Recent Medicare changes allow GPs to directly refer patients for sleep studies if they attain certain scores on one of three OSA screening assessments in combination with cut-offs on the Epworth sleepiness scale (ESS).
However, the questionnaires’ combined performance has never been assessed in primary care, researchers wrote in the Medical Journal of Australia, prompting them to design a prospective validation study using middle-aged participants from the ongoing Tasmanian Longitudinal Health Study.
Analysing data from the 282 people with an OSA trigger symptom who completed screening assessments and type 4 sleep studies, researchers found the STOP-Bang and OSA-50 questionnaires correctly identified most participants with clinically relevant OSA (sensitivity, 81% and 86%, respectively), but they each had poor specificity (36% and 21%, respectively).
The Berlin questionnaire (BQ) had low sensitivity (65%) and low specificity (59%), the team of Melbourne-based researchers reported.
When the score from any of the questionnaires was combined with a high ESS score of 8 or more, the specificity for each tool was high (94 to 96%), but at a cost to the sensitivity (36 to 51%).
Study coauthor Associate Professor Garun Hamilton, Director of Sleep Medicine Research at Melbourne’s Monash Health, said it was important for GPs to know that these questionnaires do not rule out OSA.
‘If they have a clinical suspicion for OSA and the questionnaires are negative they should refer the patient to a sleep disorders or respiratory physician for further assessment,’ he told Medicine Today.
He also noted that the questionnaires were likely to perform even less well in the elderly or among young adults.
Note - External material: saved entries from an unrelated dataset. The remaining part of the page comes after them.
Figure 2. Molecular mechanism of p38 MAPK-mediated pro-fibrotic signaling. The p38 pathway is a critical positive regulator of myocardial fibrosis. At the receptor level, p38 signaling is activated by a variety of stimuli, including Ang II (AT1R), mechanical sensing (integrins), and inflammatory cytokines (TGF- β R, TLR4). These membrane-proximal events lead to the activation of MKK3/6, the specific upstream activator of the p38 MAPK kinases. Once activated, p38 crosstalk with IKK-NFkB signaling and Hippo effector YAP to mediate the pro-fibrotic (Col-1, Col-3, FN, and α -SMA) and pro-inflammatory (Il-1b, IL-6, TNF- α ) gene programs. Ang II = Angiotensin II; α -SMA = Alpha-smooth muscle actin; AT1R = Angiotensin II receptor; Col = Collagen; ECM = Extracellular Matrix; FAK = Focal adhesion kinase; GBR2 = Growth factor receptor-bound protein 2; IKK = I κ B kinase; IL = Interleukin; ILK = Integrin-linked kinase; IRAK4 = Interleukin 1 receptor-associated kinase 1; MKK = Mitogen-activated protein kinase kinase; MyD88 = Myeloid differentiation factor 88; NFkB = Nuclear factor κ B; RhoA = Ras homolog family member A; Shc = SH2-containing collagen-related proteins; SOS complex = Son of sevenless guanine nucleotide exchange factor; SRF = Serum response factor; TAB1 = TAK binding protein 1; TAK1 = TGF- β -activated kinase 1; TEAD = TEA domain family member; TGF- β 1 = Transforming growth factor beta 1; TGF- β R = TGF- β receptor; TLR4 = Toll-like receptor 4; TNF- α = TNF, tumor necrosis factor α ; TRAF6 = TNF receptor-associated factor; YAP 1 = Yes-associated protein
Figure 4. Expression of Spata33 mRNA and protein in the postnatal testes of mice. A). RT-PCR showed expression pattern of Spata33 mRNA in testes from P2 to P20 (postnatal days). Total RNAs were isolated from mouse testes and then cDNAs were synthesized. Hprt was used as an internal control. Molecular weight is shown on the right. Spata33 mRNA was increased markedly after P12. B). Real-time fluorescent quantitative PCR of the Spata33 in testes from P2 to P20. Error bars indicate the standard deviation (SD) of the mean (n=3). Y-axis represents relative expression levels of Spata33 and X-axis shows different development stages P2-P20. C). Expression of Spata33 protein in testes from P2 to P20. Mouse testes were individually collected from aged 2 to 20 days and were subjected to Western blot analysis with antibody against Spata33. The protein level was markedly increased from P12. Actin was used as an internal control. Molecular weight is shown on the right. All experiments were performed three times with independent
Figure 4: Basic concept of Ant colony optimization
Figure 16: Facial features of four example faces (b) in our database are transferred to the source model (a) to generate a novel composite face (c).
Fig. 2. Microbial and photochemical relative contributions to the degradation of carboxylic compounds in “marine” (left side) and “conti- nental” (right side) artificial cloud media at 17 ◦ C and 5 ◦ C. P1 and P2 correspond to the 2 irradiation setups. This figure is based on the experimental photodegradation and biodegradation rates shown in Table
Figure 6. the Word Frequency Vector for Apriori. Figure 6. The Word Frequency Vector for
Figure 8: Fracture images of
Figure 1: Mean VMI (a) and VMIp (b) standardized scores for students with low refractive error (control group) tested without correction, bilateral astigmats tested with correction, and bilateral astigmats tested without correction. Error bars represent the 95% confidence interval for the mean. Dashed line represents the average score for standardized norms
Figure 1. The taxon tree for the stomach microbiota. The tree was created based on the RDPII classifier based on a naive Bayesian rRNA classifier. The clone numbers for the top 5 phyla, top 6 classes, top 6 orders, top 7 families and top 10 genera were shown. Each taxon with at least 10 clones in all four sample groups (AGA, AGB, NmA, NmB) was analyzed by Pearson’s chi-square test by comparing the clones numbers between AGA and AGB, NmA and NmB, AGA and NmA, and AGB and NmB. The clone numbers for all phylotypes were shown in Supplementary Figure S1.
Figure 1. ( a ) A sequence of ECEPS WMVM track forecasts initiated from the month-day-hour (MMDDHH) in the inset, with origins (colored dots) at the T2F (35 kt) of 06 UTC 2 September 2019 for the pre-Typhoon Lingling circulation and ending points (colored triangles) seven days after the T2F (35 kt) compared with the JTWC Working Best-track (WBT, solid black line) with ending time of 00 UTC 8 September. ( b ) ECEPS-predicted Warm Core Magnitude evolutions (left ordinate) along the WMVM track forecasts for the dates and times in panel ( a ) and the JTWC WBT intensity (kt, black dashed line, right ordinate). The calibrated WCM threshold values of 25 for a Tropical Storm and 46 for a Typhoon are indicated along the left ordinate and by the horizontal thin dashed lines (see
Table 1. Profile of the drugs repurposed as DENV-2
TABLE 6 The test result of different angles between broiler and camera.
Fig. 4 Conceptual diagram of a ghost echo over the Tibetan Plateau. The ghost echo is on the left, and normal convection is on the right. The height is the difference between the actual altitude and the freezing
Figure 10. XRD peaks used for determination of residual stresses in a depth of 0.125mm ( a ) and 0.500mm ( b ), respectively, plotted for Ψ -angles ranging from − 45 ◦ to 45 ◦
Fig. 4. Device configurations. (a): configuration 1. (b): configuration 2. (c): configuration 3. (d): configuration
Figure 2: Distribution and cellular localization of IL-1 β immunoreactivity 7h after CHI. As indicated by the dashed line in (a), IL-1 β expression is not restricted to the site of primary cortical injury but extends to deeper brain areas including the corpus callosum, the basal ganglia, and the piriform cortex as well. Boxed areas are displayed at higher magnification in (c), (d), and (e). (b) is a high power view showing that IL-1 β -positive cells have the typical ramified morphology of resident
They should not be used in children, he added.
Associate Professor Hamilton said the Medicare criteria were under planned review, but there were no other screening tools that could replace the current questionnaires.
Instead, this research has suggested adding in a decision support tool for primary care practitioners – although it will require further validation.
‘A helpful change that this paper suggests is that the threshold for a “positive” STOP-Bang questionnaire should be lowered from 4 to 3. This will improve the sensitivity for detecting clinically significant OSA (not as many missed cases) without lowering the specificity (no significant increase in false positives),’ he told Medicine Today.
Med J Aust 2019; doi: 10.5694/mja2.50145.